Jeffress, who recently prayed for Trump at a campaign rally in Texas, joined fellow Southern Baptist David Jeremiah in the mostly Pentecostal group at the invitation-only meeting set up by Christian televangelist Paula White.
“It was a fascinating meeting,” Jeffress, a Fox News contributor, said of the group that included televangelists Kenneth and Gloria Copeland and TBN religious broadcaster Jan Crouch.
Jeffress said they talked about many things, but he came away most impressed with Trump’s charisma, grasp of the issues and “the fact that he’s in it to win it.”
“I’m not here to endorse any candidate, but I’m telling you that anyone who discounts or dismisses Donald Trump does so at their own peril,” Jeffress said.
Jeffress said he had opportunity to ask the first question, and he brought up Trump’s habit of personally attacking rivals and critics. Politico reported that Messianic Jewish evangelist Kirt Schneider sided with Jeffress in a back-and-forth that turned when Cleveland Pentecostal pastor Darrell Scott defended Trump, saying, “To be quite honest, if you tone it down too much, you won’t be you.”
“I didn’t know if I was going to get thrown out of a 26-floor Trump Tower for asking that or not, but he was very gracious,” Jeffress described the exchange to Fox News. “He said that was counterpunching, in his viewpoint, so we went back and forth on that. But what was interesting was the reaction of the other pastors. They kind of started jumping on me for asking the question, saying: ‘We don’t want him to dial it back. That’s who he is.’ They like that.”
“What it said to me is a lot of the evangelicals supporting Donald Trump aren’t expecting that Trump’s going to start holding Bible studies in the Oval Office” Jeffress said. “They just want somebody who’s going to solve problems.”
Jeffress said Trump “is very aware” of concerns about what some conservative evangelicals view as a war on their faith.
“He talked about religious liberty and the fact that the way to preserve religious liberty is by Supreme Court appointees,” Jeffress said. “All of these battles are being fought in the courts right now, and he wants justices who understand religious liberty.”
CNN described the purpose of the meeting as an effort by Trump “to reach out to an influential set of Republican primary voters.”
Russell Moore, head of the Southern Baptist Convention Ethics and Religious Liberty Commission, told Politico he thinks Trump’s appeal to evangelical voters is overstated.
“The people that Trump has so far identified as his evangelical outreach are mostly prosperity gospel types, which are considered by mainstream evangelicals to be heretics,” Moore said.

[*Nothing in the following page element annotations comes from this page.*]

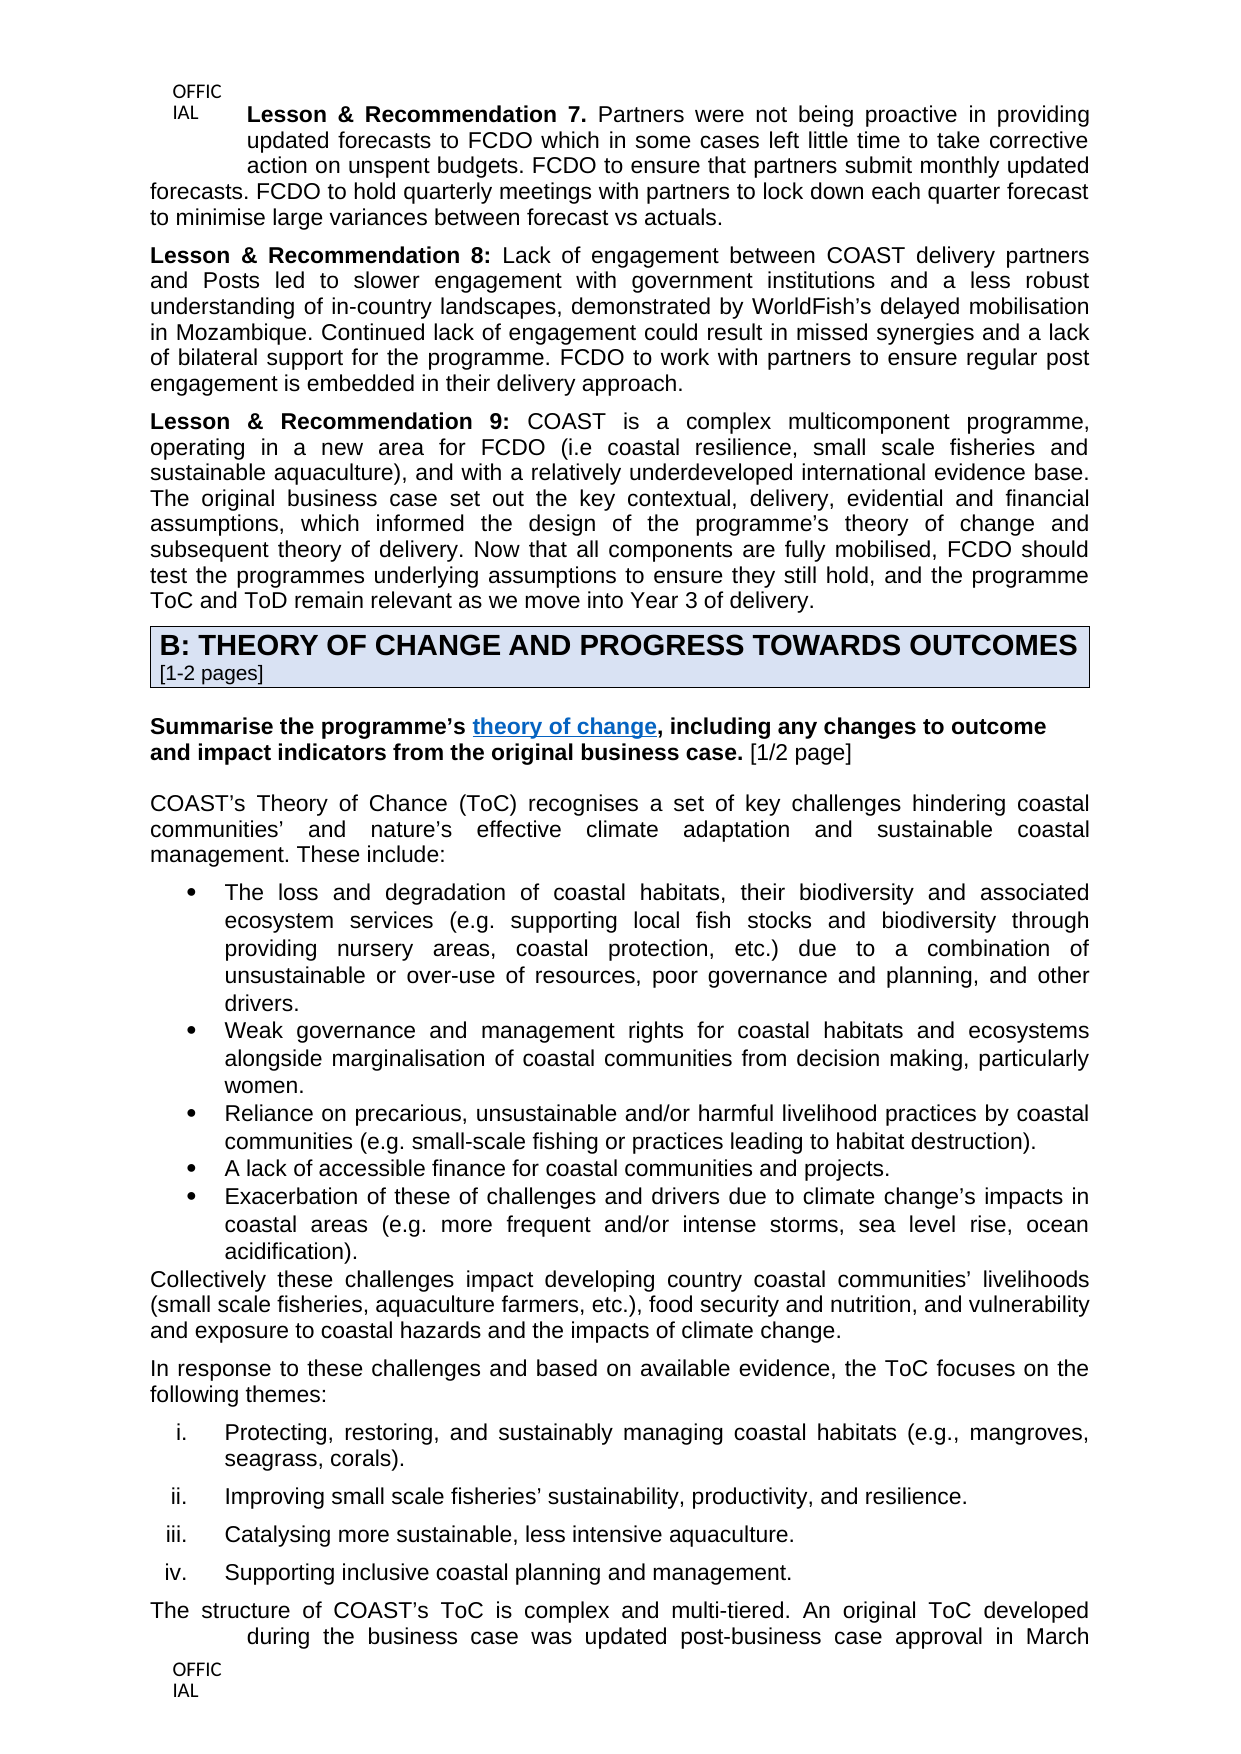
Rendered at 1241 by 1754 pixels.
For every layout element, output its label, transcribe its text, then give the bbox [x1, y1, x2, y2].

text The structure of COAST’s ToC is complex and multi-tiered. An original ToC developed during the business case was updated post-business case approval in March 2023. Between January and mid-April 2024, a further update to COAST’s ToC was undertaken by Itad as part of their mobilisation phase and the production of COAST’s MEL strategy. This process involved significant consultation and workshops with FCDO, WorldFish and WEF with additional reviews by Itad’s expert advisory panel. A gender equality and social inclusion (GESI) review was conducted to ensure GESI is fully embedded into COAST’s approach. This supported COAST’s efforts to respond to ICAI’s findings and recommendations for the Blue Planet Fund programme portfolio. The most up to date COAST ToC, approved by the COAST SRO in mid-April 2024, is presented in Annex B. [150, 1598, 1090, 1649]
list Supporting inclusive coastal planning and management. [187, 1559, 1090, 1585]
list A lack of accessible finance for coastal communities and projects. [187, 1156, 1090, 1182]
list Reliance on precarious, unsustainable and/or harmful livelihood practices by coastal communities (e.g. small-scale fishing or practices leading to habitat destruction). [187, 1101, 1090, 1154]
text Summarise the programme’s theory of change, including any changes to outcome and impact indicators from the original business case. [1/2 page] [150, 714, 1090, 765]
text In response to these challenges and based on available evidence, the ToC focuses on the following themes: [150, 1356, 1090, 1407]
text Collectively these challenges impact developing country coastal communities’ livelihoods (small scale fisheries, aquaculture farmers, etc.), food security and nutrition, and vulnerability and exposure to coastal hazards and the impacts of climate change. [150, 1266, 1090, 1343]
list Catalysing more sustainable, less intensive aquaculture. [187, 1521, 1090, 1547]
text Lesson & Recommendation 9: COAST is a complex multicomponent programme, operating in a new area for FCDO (i.e coastal resilience, small scale fisheries and sustainable aquaculture), and with a relatively underdeveloped international evidence base. The original business case set out the key contextual, delivery, evidential and financial assumptions, which informed the design of the programme’s theory of change and subsequent theory of delivery. Now that all components are fully mobilised, FCDO should test the programmes underlying assumptions to ensure they still hold, and the programme ToC and ToD remain relevant as we move into Year 3 of delivery. [150, 408, 1090, 613]
text Lesson & Recommendation 8: Lack of engagement between COAST delivery partners and Posts led to slower engagement with government institutions and a less robust understanding of in-country landscapes, demonstrated by WorldFish’s delayed mobilisation in Mozambique. Continued lack of engagement could result in missed synergies and a lack of bilateral support for the programme. FCDO to work with partners to ensure regular post engagement is embedded in their delivery approach. [150, 242, 1090, 396]
text COAST’s Theory of Chance (ToC) recognises a set of key challenges hindering coastal communities’ and nature’s effective climate adaptation and sustainable coastal management. These include: [150, 791, 1090, 867]
list Weak governance and management rights for coastal habitats and ecosystems alongside marginalisation of coastal communities from decision making, particularly women. [187, 1018, 1090, 1099]
list Exacerbation of these of challenges and drivers due to climate change’s impacts in coastal areas (e.g. more frequent and/or intense storms, sea level rise, ocean acidification). [187, 1184, 1090, 1264]
list The loss and degradation of coastal habitats, their biodiversity and associated ecosystem services (e.g. supporting local fish stocks and biodiversity through providing nursery areas, coastal protection, etc.) due to a combination of unsustainable or over-use of resources, poor governance and planning, and other drivers. [187, 880, 1090, 1016]
list Protecting, restoring, and sustainably managing coastal habitats (e.g., mangroves, seagrass, corals). [187, 1419, 1090, 1471]
subtitle B: THEORY OF CHANGE AND PROGRESS TOWARDS OUTCOMES [1-2 pages] [151, 627, 1089, 687]
text Lesson & Recommendation 7. Partners were not being proactive in providing updated forecasts to FCDO which in some cases left little time to take corrective action on unspent budgets. FCDO to ensure that partners submit monthly updated forecasts. FCDO to hold quarterly meetings with partners to lock down each quarter forecast to minimise large variances between forecast vs actuals. [150, 102, 1090, 230]
list Improving small scale fisheries’ sustainability, productivity, and resilience. [187, 1483, 1090, 1509]
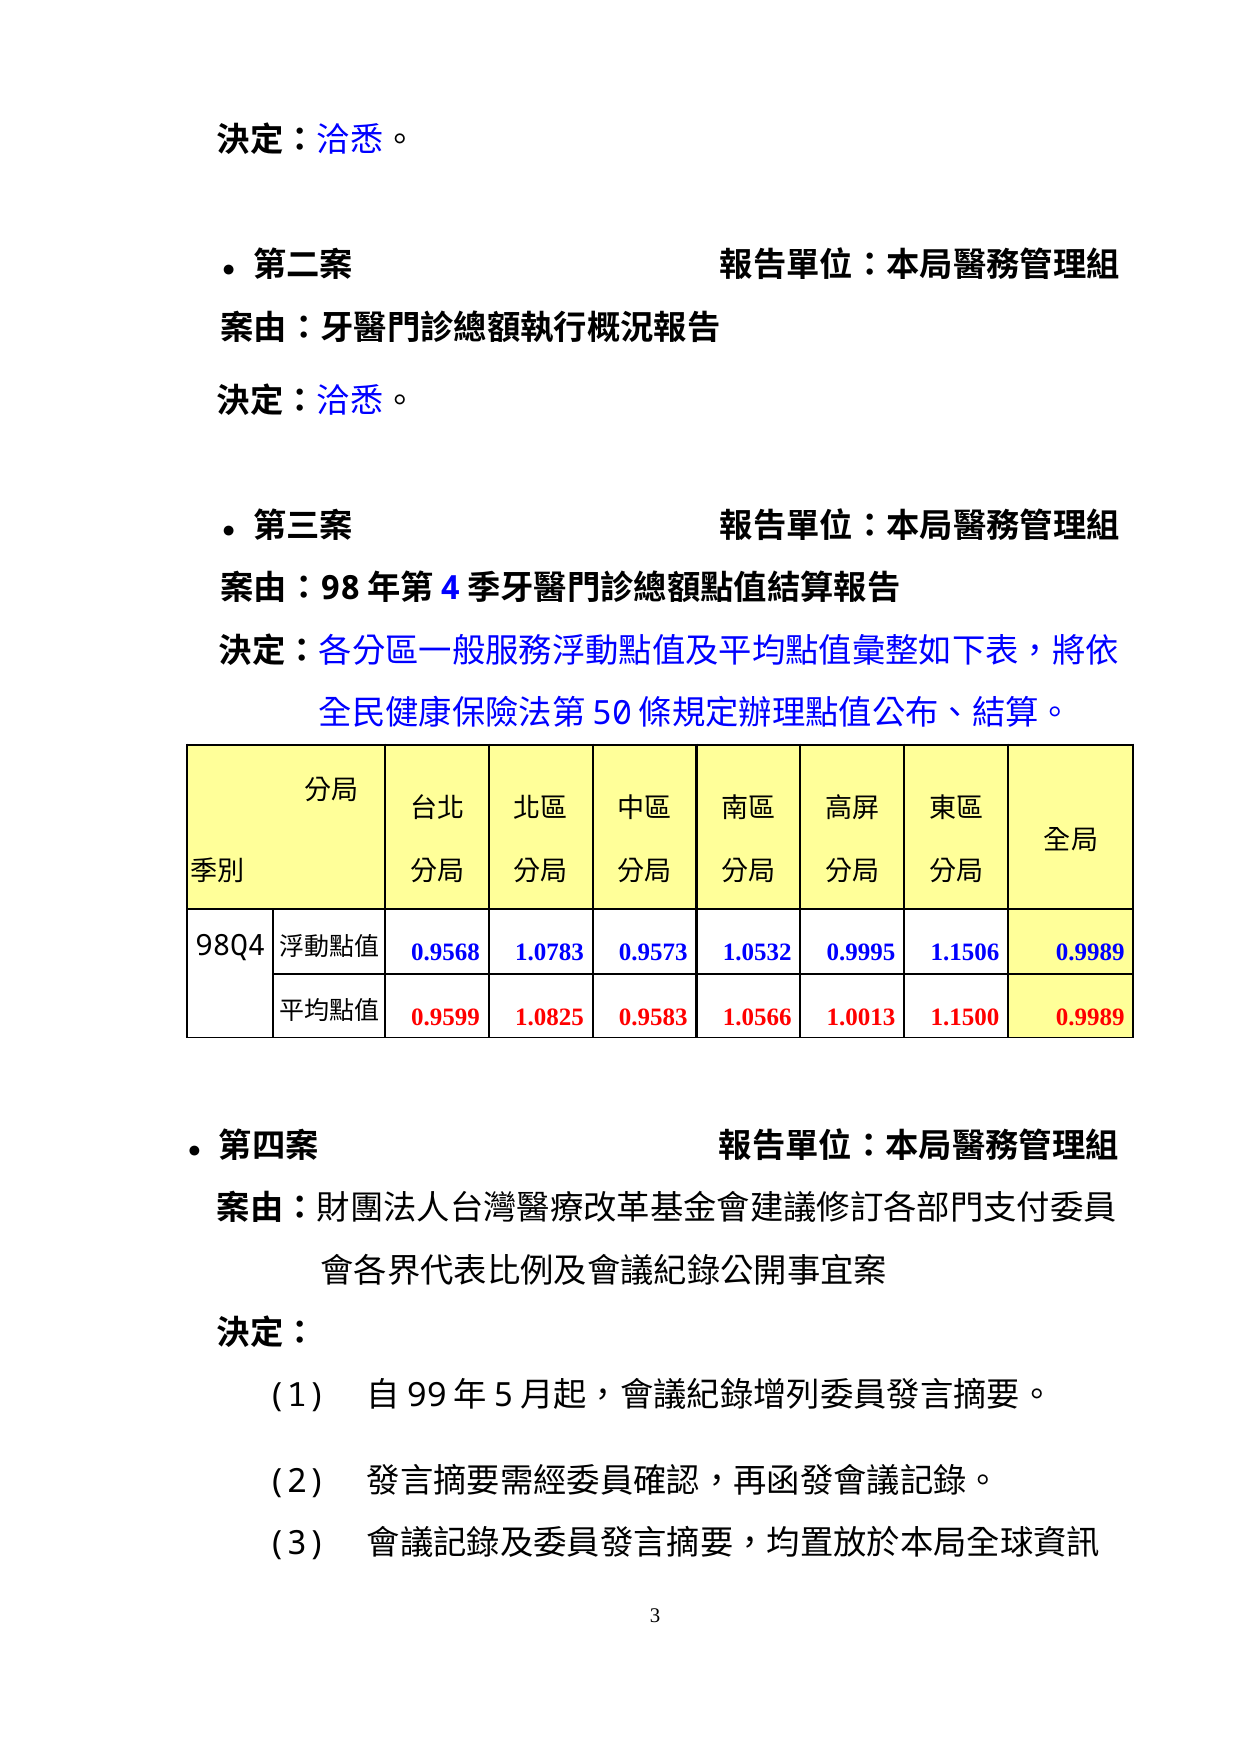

“Trump seems to be positioning himself as a secular version of the health-and-wealth televangelists,” Moore added. “What Donald Trump is doing in terms of promises for the future is very similar to what’s going on among these prosperity gospel hawkers.”
David Jeremiah, a broadcaster, author and pastor of Shadow Mountain Community Church in El Cajon, Calif., who writes for Baptist Press, appeared praying in a video first publicized by a Dallas Morning News blog asking God to aid Trump by bringing into his life “a strong African-American who can stand with him and represent that community so that his voice will be heard even in a stronger way there.”
“Thank you for allowing us to be here for this special moment,” Jeremiah said. “Perhaps we’ll look back on this day and remember that we stood together and we prayed for the next president of the United States.”